The Ayalon Cave in central Israel was cut off from the surface for an estimated 5 million years before a bulldozer excavating a quarry in 2006 broke into one of its 1.7 miles of skinny tunnels. Originally over 320 feet below the surface, the lime quarry had already been dug nearly deep enough to collapse the cave system before it was discovered. When researchers descended into the cavern, they found an utterly unique ecosystem.
A layer of chalk above the limestone cave has protected it all this time from the intrusion of surface water. The water within, which fills a deep and narrow lake, comes from a nearby aquifer and is highly filtered by the limestone. It brings no nutrients from the surface, therefore the life existing in the cave was, until 2006, an entirely photosynthesis-free food chain, a concept nearly non-existent on Earth.
The lake hosts chemoautotrophic bacteria, which live in a film on its surface. They make energy by oxidizing the sulfides in the water, and build organic compounds out of the carbon dioxide in the air. These are fed upon by tiny crustacean and arthropod species living in the cave, which breathe out carbon dioxide to continue the cycle.

> [EXERCISE OBJECTIVE]
Answer these questions about the Ayalon Cave text:
1. For about how long had the cave been cut off from the surface?
2. What has protected the cave from the intrusion of surface water?
3. Where do the chemoautotrophic bacteria live?
Draw only on the Ayalon Cave text, without outside knowledge.

> [SUPPLIED INFORMATION]
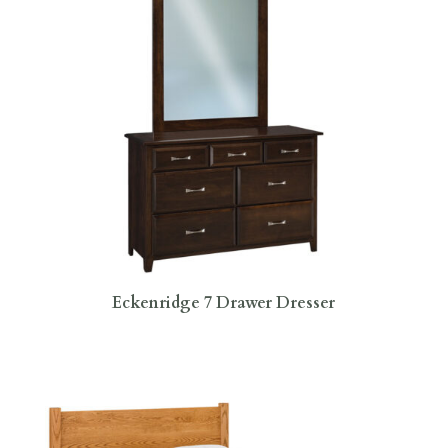
Eckenridge 7 Drawer Dresser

> [ANSWER FOR THE TASK]
1. An estimated 5 million years.
2. A layer of chalk above the limestone cave.
3. In a film on the surface of the lake.